Segment Start: Data extracts

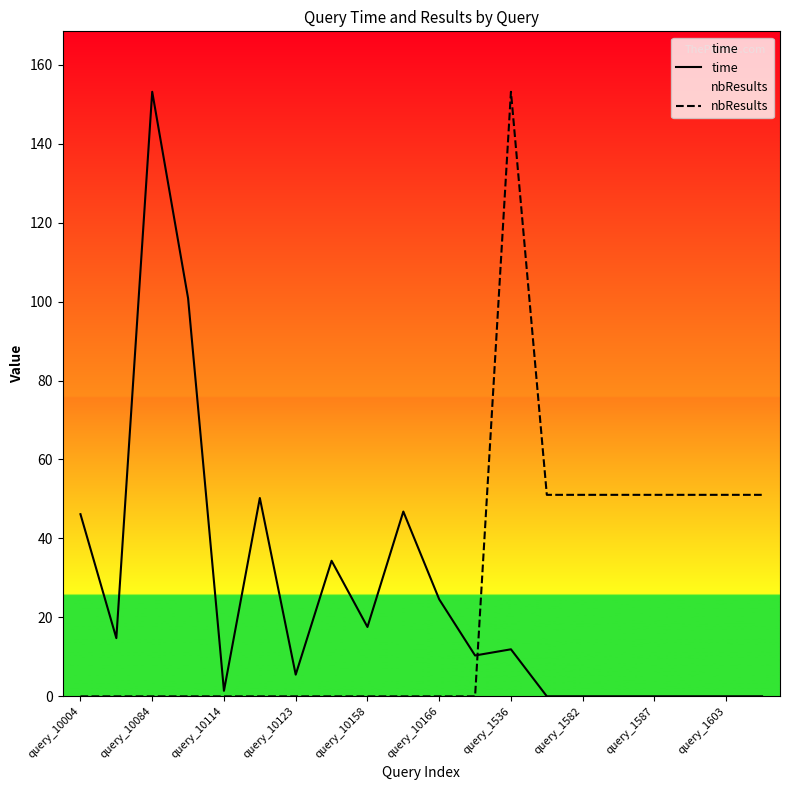

Reading left to right, extract all data points from this chart.

time: 46.1	14.7	153.1	100.8	1.4	50.2	5.5	34.3	17.6	46.8	24.6	10.4	11.9	0.0	0.0	0.0	0.0	0.0	0.0	0.0
nbResults: 0.0	0.0	0.0	0.0	0.0	0.0	0.0	0.0	0.0	0.0	0.0	0.0	153.1	51.0	51.0	51.0	51.0	51.0	51.0	51.0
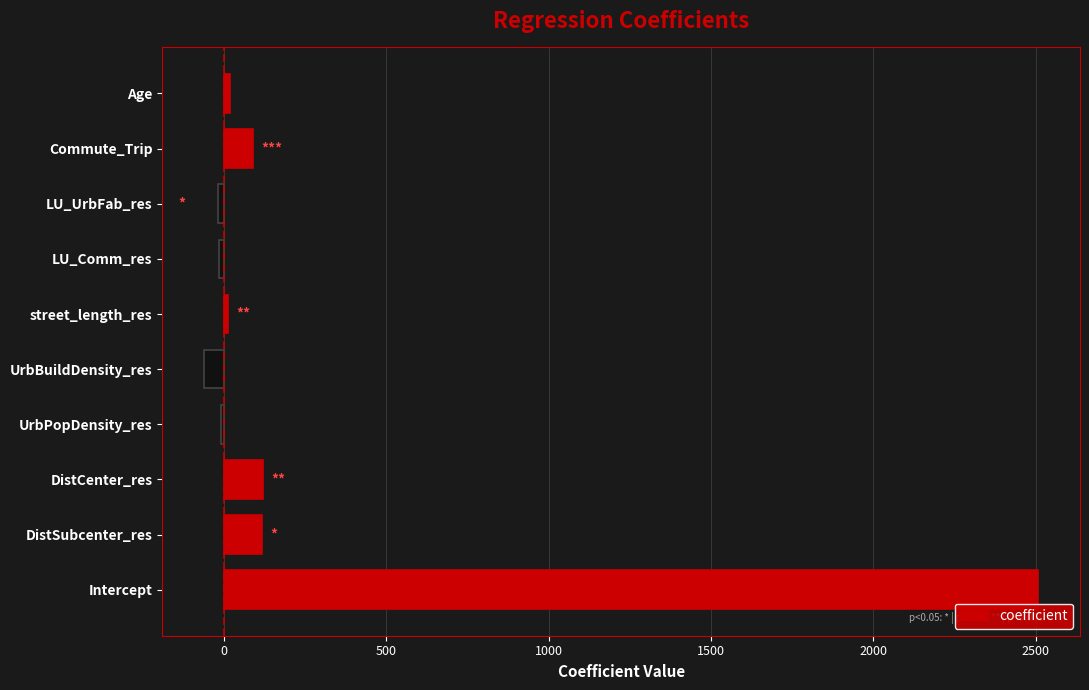

What is the maximum value shown in the chart?

2507.6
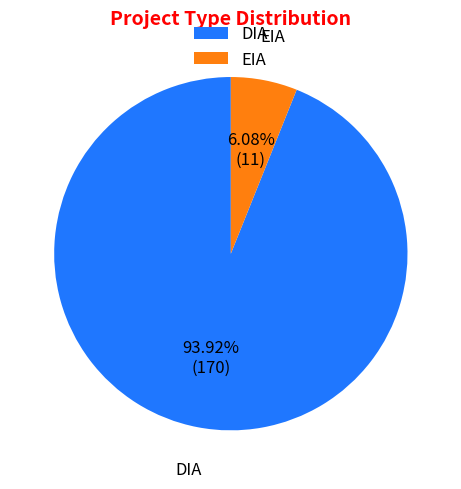

Is it true that EIA is 6% of the pie?

True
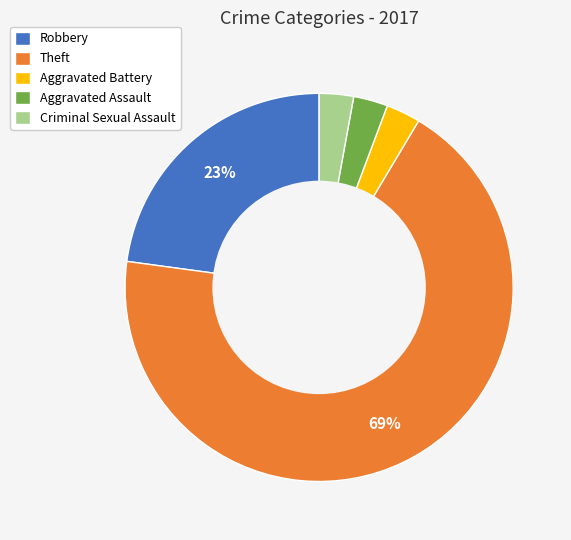

Approximately how many times larger is the value at Aggravated Assault compared to Aggravated Battery?

1.0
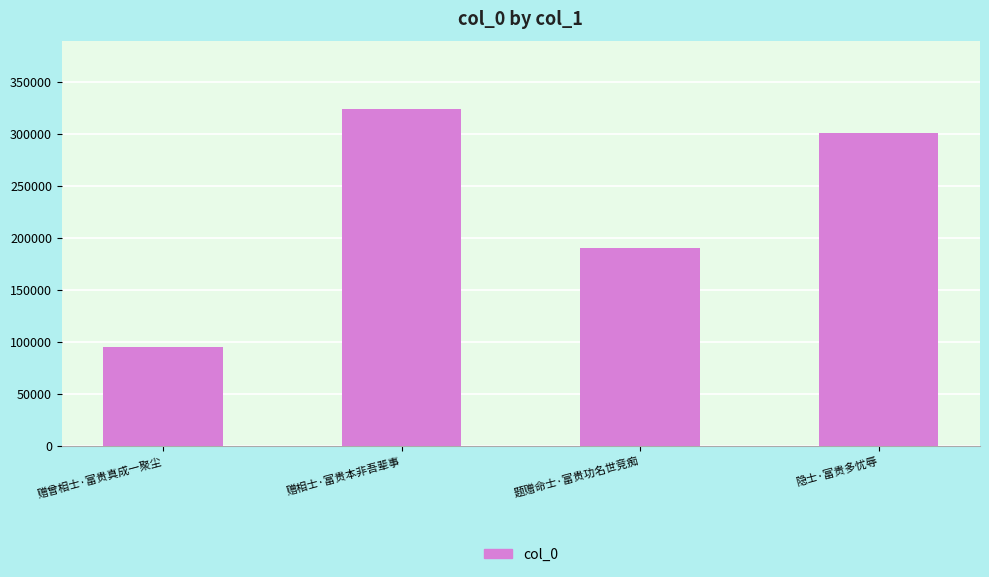

Where does the data first go above 301257?

赠相士·富贵本非吾辈事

Segment End: Data extracts

◆ Exercise aim ◆
Copy out every line word for word, starting with the line that contains "Approximately how many" and going on through the last of the rows. Leave the pictures out.

◆ Answer for the task ◆
Approximately how many times larger is the value at Aggravated Assault compared to Aggravated Battery?

1.0

Where does the data first go above 301257?

赠相士·富贵本非吾辈事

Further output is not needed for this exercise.